In the evening of Apr 22 a pretty good tornado came through the St. Louis area. Something above 100 houses were destroyed and the main airport has a bunch of terminal damage and will be out of commission for a day or more. As of now it appears nobody in the area was killed but a bunch of people had serious injuries.
Anybody around here have any personal stories?? Here’s mine:
I live about 25 miles west of the airport. As a pilot I’m an honorary amateur weather geek.
The hook echo of the storm passed directly over my house shortly before dusk. I was monitoring it for about 30 minutes before it got to us & we were actively in tornado lookout mode as it passed. Our local warning sirens went off twice, but there was no radar or visual data to support that decision. We had heavy rain, no big blast of wind, no rotation and intermittent hail of walnut-in-shell to golf ball+ size. No great volume of hail thankfully, and no obvious damage in our neighborhood. Winds never topped 20-ish knots, but were blowing the wrong direction, which was attention-getting.
After the storm passed the light was really weird, sort of a yellow color which greatly enhanced the green of the trees & grass lit by the setting sun. Got a good look at the back side of the cell as it departed the area. We knew it was gonna kick somebody’s butt in the next few minutes.
About 20 minutes later it spawned the EF3+ tornado which made the news.
The tornado passed three or four miles north of where I live. Sirens went off two or three times for me. I don’t know if they’re set up for local activation or if it is a county-wide system. Lots of fire station activity afterwards, presumably going to help out Maryland Heights. Creve Coeur skated between the two major storm centers; all I know of was a metric boatload of rain–didn’t even hear any hail.
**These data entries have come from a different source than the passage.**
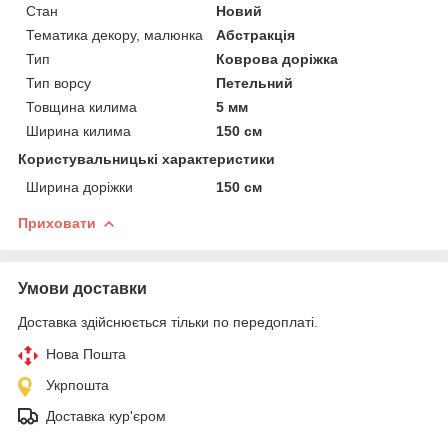
Стан
Новий
Тематика декору, малюнка
Абстракція
Тип
Коврова доріжка
Тип ворсу
Петельний
Товщина килима
5 мм
Ширина килима
150 см
Користувальницькі характеристики
Ширина доріжки
150 см
Приховати
Умови доставки
Доставка здійснюється тільки по передоплаті.
Нова Пошта
Укрпошта
Доставка кур'єром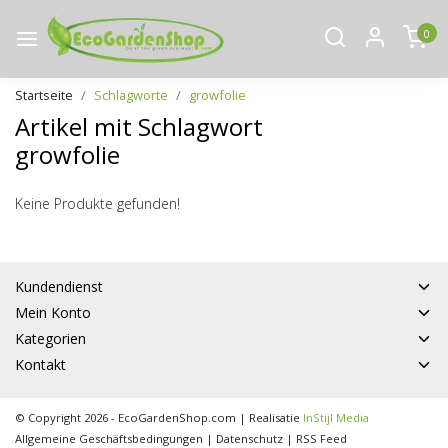
0
Startseite
Schlagworte
growfolie
Artikel mit Schlagwort
growfolie
Keine Produkte gefunden!
Kundendienst
Mein Konto
Kategorien
Kontakt
© Copyright 2026 - EcoGardenShop.com | Realisatie
InStijl Media
Allgemeine Geschäftsbedingungen
|
Datenschutz
|
RSS Feed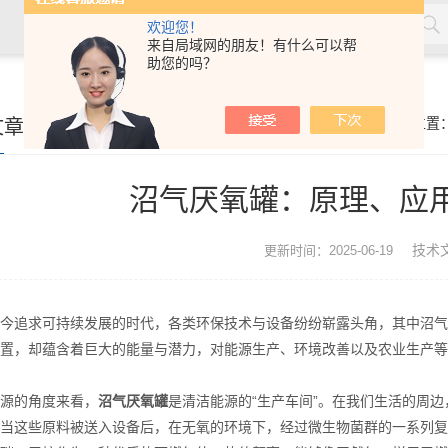
欢迎您！
来自局域网的朋友！有什么可以帮
助您的吗？
文章
你的位置
沼气厌氧罐：原理、应
技术
更新时间：2025-06-19
追求可持续发展的时代，各类环保技术与设备纷纷崭露头角，其中沼气
置，却蕴含着巨大的能量与潜力，对能源生产、环境改善以及农业生产等
的角度来看，
沼气厌氧罐
是清洁能源的“生产车间”。在我们生活的周
当这些原料被送入设备后，在无氧的环境下，经过微生物菌群的一系列复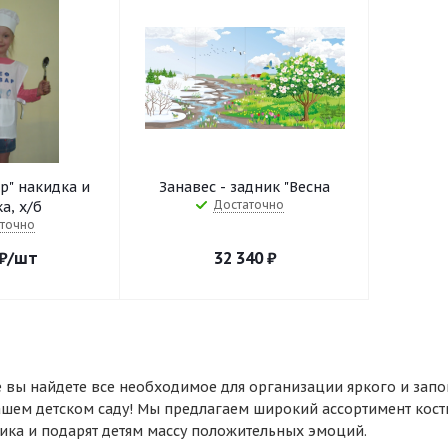
р" накидка и
Занавес - задник "Весна
Достаточно
а, х/б
точно
₽
/шт
32 340
₽
 вы найдете все необходимое для организации яркого и зап
ашем детском саду! Мы предлагаем широкий ассортимент кост
ика и подарят детям массу положительных эмоций.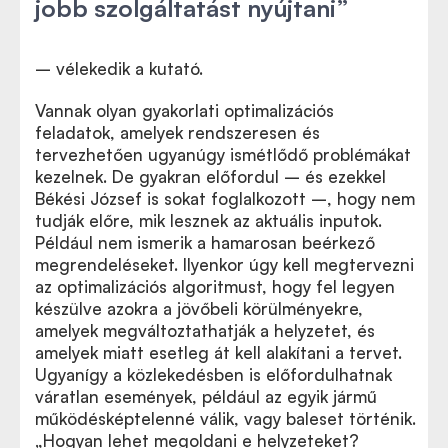
jobb szolgáltatást nyújtani”
– vélekedik a kutató.
Vannak olyan gyakorlati optimalizációs
feladatok, amelyek rendszeresen és
tervezhetően ugyanúgy ismétlődő problémákat
kezelnek. De gyakran előfordul – és ezekkel
Békési József is sokat foglalkozott –, hogy nem
tudják előre, mik lesznek az aktuális inputok.
Például nem ismerik a hamarosan beérkező
megrendeléseket. Ilyenkor úgy kell megtervezni
az optimalizációs algoritmust, hogy fel legyen
készülve azokra a jövőbeli körülményekre,
amelyek megváltoztathatják a helyzetet, és
amelyek miatt esetleg át kell alakítani a tervet.
Ugyanígy a közlekedésben is előfordulhatnak
váratlan események, például az egyik jármű
működésképtelenné válik, vagy baleset történik.
„Hogyan lehet megoldani e helyzeteket?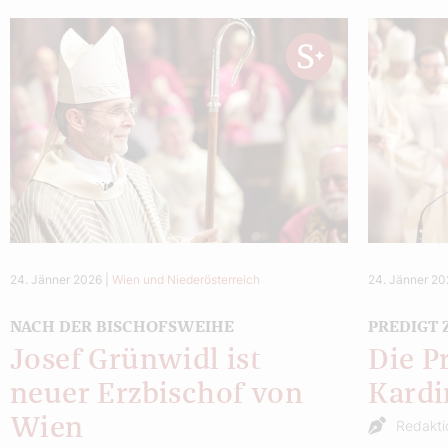
24. Jänner 2026
|
Wien und Niederösterreich
24. Jänner 2
NACH DER BISCHOFSWEIHE
PREDIGT
Josef Grünwidl ist
Die P
neuer Erzbischof von
Kardi
Wien
Redakt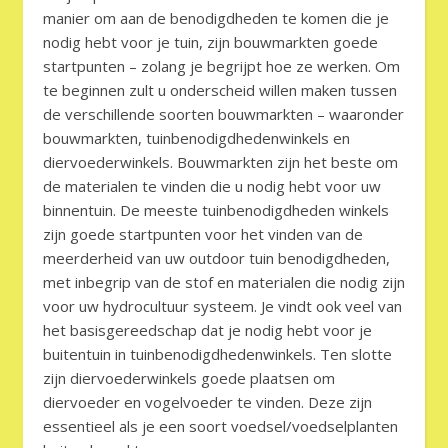
manier om aan de benodigdheden te komen die je
nodig hebt voor je tuin, zijn bouwmarkten goede
startpunten – zolang je begrijpt hoe ze werken. Om
te beginnen zult u onderscheid willen maken tussen
de verschillende soorten bouwmarkten – waaronder
bouwmarkten, tuinbenodigdhedenwinkels en
diervoederwinkels. Bouwmarkten zijn het beste om
de materialen te vinden die u nodig hebt voor uw
binnentuin. De meeste tuinbenodigdheden winkels
zijn goede startpunten voor het vinden van de
meerderheid van uw outdoor tuin benodigdheden,
met inbegrip van de stof en materialen die nodig zijn
voor uw hydrocultuur systeem. Je vindt ook veel van
het basisgereedschap dat je nodig hebt voor je
buitentuin in tuinbenodigdhedenwinkels. Ten slotte
zijn diervoederwinkels goede plaatsen om
diervoeder en vogelvoeder te vinden. Deze zijn
essentieel als je een soort voedsel/voedselplanten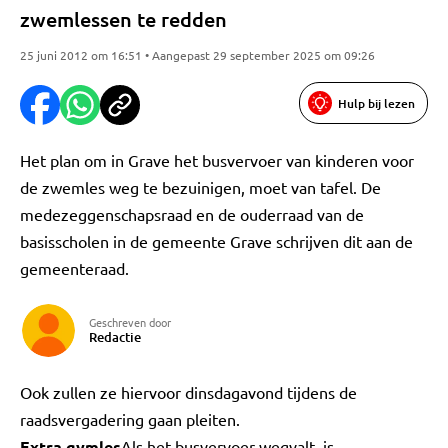
zwemlessen te redden
25 juni 2012 om 16:51 • Aangepast 29 september 2025 om 09:26
Hulp bij lezen
Het plan om in Grave het busvervoer van kinderen voor
de zwemles weg te bezuinigen, moet van tafel. De
medezeggenschapsraad en de ouderraad van de
basisscholen in de gemeente Grave schrijven dit aan de
gemeenteraad.
Geschreven door
Redactie
Ook zullen ze hiervoor dinsdagavond tijdens de
raadsvergadering gaan pleiten.
Extra gymles
Als het busvervoer wegvalt, is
This wasn’t *that *color. I’ve seen that color. And this was after the storm was past & the sun was shining.
Funny the national media are all reporting about the airport damage & nothing on the destroyed subdivisions. Meanwhile the local news is all over the wrecked houses.
It’s funny to watch 3 news channels struggle to keep up a constant patter for 12 hours now when there’s not that much to say. “See the flattened pile-o-2x4s Jane?” “Yes Bob. Oh, it’s just awful!!” Lather rinse repeat ad nauseum.
We live in Overland, about four miles from the airport. We missed all the drama, being in a church service in Clayton during the storm. The sirens went off three times during the service (and once during rehearsal) but nobody blinked an eye (other than the music director dropping one of our pieces from E to E-flat because the sirens blow on a B-flat). Apparently Good Friday is more important than not dying.
It wasn’t until we got home and went online and turned on the TV that we knew what was going on. No damage in our neighborhood.
Plenty of damage all around me… A relative lives directly across from the bridgeton police station next to the airport but she was lucky… Friends businesses were destroyed, another relative’s job got hit but I don’t think he is complaining… I’m in Florissant so I didn’t have any problems but I’m very close to the damage… Here comes another storm tonight and tomorrow, lets get prepared
I’ve seen that weird post-storm light once in my life. I’d left my college apartment to get food and everyone was standing outside the storefronts (and Larry’s Bar) staring and pointing at the vivid green traffic lights and grass. The other crazy thing is that it muted red, so the red traffic lights and red cars looked brown. Crazy stuff.